As I drove home, I realized that Smart could have disconnected our Smart Padala remittance service which was attached to my small travel agency, CPM Travel & Tours. A few days after I told that Smart lady who called me up a week ago that I want Smart to explain why I had to pay for a service that it did not provide, I could not remit money for our regular customer who sends P600 to her husband in Cadiz every now and then.

“It figures,” I told my wife when I arrived home as if I had discovered something of utmost importance. “We failed to remit the money of our customer last week because, I suspect, Smart had cut off our remittance services to force us to pay,” I added. “So what do we do, pay?” my wife asked. “We might be forced to do so,” I said, ruing the fact that we, consumers, are often helpless against the exploitation of big companies.

A Smart Padala representative to whom we had brought up our remittance problem promised to see us next week. I expect him to confirm my suspicion. If our problem is not linked to my Smart Money bill, I would wait for Smart to send me the bill by mail so I could formally write to the company about my decision not to pay for a supposed service that was not provided to me.
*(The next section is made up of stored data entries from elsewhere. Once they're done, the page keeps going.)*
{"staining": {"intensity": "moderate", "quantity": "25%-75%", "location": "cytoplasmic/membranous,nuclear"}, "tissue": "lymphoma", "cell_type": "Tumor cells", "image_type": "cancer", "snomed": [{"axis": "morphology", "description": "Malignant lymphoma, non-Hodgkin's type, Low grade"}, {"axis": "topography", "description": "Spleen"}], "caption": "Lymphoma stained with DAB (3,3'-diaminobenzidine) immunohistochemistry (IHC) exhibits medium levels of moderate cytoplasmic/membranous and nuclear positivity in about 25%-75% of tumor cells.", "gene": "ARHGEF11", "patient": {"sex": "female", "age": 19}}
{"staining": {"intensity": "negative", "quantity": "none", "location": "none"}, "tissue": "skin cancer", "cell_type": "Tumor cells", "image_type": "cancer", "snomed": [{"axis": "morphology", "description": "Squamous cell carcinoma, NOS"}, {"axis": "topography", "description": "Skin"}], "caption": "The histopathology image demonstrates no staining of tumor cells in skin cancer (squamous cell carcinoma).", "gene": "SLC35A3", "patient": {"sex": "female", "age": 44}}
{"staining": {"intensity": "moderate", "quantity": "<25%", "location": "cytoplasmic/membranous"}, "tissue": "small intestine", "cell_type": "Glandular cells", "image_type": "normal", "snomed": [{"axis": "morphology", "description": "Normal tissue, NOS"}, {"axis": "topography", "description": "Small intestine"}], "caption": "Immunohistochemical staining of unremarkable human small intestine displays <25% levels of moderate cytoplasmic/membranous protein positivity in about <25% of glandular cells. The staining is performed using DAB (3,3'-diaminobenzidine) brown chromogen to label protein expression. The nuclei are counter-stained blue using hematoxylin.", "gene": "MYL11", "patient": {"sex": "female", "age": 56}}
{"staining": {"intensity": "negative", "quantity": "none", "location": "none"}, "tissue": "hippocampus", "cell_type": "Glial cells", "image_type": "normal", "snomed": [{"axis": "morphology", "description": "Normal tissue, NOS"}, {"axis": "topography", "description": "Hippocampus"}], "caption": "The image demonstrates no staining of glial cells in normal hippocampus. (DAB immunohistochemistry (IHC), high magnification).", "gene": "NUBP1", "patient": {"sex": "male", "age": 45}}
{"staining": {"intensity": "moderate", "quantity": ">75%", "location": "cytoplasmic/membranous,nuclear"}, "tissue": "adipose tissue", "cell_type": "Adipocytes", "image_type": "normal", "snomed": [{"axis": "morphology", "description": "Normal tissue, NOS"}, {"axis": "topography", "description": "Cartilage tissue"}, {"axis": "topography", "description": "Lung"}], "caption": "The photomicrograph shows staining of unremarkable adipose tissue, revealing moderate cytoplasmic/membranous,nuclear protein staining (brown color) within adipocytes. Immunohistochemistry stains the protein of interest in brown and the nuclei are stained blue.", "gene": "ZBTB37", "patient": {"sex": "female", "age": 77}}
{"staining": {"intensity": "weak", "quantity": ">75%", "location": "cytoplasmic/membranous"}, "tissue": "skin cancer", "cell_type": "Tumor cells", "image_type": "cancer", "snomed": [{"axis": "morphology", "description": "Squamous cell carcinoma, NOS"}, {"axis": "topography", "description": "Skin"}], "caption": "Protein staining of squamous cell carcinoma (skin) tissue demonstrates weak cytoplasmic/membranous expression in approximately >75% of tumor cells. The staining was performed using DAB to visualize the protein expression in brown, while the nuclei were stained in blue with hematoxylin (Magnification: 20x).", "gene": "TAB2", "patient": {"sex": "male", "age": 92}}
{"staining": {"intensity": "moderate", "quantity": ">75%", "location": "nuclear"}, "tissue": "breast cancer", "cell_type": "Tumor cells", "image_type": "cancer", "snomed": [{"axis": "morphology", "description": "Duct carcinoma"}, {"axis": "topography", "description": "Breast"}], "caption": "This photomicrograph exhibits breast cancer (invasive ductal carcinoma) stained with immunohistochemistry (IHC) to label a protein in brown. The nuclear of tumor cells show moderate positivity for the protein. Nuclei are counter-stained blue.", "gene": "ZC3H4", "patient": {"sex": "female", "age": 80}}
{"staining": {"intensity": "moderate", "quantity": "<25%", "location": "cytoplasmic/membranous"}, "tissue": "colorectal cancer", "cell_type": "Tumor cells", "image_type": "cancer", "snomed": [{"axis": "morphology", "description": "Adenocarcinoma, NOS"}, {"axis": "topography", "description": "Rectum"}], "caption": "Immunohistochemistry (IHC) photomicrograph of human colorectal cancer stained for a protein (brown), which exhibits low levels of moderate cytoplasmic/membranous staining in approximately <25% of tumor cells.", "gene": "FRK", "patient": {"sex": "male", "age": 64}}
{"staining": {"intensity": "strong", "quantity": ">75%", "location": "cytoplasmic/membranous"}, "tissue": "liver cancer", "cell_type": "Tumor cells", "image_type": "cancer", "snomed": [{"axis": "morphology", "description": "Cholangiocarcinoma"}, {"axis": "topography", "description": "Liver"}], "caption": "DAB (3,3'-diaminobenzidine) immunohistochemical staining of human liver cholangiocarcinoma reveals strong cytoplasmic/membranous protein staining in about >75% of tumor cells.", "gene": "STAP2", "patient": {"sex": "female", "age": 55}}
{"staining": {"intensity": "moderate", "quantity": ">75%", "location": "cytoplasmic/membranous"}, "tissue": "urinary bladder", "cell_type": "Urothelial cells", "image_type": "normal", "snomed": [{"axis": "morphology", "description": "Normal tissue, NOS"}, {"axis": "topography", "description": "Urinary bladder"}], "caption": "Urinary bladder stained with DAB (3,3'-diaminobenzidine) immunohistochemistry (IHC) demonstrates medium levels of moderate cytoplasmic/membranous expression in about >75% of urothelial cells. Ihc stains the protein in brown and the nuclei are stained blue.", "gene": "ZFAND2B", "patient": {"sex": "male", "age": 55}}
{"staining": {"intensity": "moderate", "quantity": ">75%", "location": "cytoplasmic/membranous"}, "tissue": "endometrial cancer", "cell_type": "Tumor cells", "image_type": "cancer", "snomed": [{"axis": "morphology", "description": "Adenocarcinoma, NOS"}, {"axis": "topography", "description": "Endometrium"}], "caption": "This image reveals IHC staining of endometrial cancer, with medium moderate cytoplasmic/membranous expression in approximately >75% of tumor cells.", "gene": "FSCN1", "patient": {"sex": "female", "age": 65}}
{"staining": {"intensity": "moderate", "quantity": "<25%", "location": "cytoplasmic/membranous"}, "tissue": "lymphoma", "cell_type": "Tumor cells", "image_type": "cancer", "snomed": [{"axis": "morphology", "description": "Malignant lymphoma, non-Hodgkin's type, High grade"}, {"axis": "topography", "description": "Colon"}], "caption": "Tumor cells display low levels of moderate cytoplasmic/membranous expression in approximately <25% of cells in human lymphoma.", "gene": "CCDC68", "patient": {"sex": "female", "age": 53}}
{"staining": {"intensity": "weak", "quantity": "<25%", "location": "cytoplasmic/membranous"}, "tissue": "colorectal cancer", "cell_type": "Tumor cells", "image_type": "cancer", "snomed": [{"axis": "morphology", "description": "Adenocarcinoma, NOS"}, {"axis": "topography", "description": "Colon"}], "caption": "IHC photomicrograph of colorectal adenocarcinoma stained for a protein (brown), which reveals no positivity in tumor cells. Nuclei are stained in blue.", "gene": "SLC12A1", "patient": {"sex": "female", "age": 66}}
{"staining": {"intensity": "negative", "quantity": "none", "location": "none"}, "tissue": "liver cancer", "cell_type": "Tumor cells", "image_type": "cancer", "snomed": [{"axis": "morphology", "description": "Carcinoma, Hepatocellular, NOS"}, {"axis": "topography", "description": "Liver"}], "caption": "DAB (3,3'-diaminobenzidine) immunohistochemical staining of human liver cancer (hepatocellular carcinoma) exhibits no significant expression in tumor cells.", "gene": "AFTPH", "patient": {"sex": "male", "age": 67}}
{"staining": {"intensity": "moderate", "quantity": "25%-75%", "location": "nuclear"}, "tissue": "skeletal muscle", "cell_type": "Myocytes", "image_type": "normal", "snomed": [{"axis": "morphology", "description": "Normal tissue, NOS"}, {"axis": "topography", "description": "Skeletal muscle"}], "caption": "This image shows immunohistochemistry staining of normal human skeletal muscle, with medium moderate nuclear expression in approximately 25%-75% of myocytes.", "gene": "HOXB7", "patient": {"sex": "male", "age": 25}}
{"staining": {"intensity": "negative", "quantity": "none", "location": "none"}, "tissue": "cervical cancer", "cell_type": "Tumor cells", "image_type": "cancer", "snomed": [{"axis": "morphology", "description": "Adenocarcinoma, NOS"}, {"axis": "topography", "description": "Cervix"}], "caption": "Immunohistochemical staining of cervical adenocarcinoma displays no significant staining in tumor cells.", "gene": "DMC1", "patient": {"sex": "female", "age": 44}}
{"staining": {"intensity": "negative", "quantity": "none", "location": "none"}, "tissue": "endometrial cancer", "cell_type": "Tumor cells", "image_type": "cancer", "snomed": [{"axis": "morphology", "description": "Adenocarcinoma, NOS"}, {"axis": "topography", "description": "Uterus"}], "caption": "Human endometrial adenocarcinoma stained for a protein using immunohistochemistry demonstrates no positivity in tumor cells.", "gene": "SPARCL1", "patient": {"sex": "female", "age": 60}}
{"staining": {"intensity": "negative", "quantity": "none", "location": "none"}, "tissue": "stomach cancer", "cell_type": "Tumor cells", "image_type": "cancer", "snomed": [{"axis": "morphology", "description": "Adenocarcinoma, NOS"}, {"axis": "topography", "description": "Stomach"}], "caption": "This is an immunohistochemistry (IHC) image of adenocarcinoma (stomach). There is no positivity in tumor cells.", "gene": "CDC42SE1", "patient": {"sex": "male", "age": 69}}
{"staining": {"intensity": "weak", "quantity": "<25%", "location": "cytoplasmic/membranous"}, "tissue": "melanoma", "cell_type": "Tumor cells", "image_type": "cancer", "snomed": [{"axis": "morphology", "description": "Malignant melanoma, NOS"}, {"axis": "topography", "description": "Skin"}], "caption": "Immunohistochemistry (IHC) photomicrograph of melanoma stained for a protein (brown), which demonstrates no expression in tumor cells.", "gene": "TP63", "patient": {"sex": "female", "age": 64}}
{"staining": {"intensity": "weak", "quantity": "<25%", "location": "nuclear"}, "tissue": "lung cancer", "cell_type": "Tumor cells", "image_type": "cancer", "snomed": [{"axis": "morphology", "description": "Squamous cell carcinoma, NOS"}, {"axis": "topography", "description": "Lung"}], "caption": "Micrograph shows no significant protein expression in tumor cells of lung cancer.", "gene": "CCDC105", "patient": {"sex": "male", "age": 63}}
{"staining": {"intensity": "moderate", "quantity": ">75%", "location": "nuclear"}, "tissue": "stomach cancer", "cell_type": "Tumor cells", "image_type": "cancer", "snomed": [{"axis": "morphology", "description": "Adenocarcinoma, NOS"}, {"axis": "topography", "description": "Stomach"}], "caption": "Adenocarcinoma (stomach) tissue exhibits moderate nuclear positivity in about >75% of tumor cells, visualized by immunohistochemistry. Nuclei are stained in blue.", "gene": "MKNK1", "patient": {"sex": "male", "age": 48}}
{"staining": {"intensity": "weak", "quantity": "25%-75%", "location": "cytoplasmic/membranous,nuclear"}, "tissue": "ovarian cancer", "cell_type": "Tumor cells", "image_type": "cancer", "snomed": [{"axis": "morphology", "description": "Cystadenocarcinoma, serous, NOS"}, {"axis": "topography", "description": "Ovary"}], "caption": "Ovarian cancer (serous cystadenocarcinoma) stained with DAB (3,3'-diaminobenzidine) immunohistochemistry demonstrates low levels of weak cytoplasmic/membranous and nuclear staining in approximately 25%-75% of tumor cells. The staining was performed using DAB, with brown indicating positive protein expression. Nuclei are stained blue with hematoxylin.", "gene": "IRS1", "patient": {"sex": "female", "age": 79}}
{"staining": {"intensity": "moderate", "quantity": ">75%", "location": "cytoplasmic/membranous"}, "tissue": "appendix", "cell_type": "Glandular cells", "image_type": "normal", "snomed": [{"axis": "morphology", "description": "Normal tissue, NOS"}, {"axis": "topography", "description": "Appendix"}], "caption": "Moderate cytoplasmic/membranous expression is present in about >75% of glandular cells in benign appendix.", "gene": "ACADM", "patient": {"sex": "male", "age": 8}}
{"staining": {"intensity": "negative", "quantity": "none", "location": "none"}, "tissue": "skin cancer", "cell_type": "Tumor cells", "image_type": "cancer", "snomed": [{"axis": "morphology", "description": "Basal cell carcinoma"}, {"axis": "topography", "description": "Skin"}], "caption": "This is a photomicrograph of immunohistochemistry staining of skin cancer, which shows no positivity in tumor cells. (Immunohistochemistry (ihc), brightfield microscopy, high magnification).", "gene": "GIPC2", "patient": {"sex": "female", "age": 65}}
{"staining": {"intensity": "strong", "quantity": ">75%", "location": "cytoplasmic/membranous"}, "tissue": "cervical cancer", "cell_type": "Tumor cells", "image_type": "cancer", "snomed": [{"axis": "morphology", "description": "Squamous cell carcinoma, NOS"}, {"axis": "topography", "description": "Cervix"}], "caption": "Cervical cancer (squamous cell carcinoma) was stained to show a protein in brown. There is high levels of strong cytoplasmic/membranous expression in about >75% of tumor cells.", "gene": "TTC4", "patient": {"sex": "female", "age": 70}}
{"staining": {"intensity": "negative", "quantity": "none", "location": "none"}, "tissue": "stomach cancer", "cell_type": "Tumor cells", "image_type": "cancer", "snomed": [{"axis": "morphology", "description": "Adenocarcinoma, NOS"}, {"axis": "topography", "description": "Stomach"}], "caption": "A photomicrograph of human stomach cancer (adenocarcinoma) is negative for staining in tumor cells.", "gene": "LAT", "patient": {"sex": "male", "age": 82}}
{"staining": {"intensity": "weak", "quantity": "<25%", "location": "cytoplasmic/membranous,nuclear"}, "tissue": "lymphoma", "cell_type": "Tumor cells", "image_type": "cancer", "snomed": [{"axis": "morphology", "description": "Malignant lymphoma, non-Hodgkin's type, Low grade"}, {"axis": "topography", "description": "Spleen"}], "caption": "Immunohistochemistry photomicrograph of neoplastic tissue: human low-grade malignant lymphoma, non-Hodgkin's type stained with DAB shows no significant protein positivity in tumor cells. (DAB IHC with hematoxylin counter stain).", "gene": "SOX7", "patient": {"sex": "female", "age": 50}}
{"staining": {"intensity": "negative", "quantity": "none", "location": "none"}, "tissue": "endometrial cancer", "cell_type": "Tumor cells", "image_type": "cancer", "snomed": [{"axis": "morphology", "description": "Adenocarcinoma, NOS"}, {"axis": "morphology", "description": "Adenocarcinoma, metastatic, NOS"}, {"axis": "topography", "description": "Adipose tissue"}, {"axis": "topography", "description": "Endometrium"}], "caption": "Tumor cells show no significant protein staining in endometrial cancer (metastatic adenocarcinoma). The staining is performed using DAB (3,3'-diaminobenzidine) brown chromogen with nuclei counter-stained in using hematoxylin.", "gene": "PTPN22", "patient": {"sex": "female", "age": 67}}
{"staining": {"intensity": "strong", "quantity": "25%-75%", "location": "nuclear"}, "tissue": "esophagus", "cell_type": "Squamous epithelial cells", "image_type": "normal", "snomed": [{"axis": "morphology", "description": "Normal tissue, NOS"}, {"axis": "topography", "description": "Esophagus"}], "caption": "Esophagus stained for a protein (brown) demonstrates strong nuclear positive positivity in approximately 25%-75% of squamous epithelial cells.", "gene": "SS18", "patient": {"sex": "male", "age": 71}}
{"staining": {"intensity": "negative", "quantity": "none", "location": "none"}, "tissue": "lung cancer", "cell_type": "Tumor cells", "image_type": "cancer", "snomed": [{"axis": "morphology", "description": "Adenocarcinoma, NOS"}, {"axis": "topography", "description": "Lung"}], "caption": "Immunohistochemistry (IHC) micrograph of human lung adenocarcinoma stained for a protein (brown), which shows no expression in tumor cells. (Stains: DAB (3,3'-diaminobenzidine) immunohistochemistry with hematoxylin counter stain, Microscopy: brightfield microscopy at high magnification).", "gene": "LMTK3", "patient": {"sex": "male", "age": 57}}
A month or so ago, I read a news report about President Rodrigo Duterte rebuking Manuel V. Pangilinan of the Philippine Long Distance Co. after the businessman told the new government in a press conference to leave business alone. “Simply recall that you are just a puppet of the foreign-based Salim Group while I am the chosen President of the Republic of the Philippines,” Duterte fired back.

Reports said that the Salim Group is predominantly controlled by Indonesia businessman Antholi Salim whose business interests are represented by Pangilinan's MVP Group, which has a miniscule share in the foreign aggregate. Since then, I haven't read any article about Pangilinan giving unsolicited advice to the new government.

I hope that Duterte's censure of Pangilinan signals a policy shift in the government's dealings with the business sector. Past governments had always been giving private companies so much clout that big firms often exploit not only their customers but also their employees. Governments are supposed to protect the people and regulate businesses.

What happens is that governments often protect businesses and regulate people.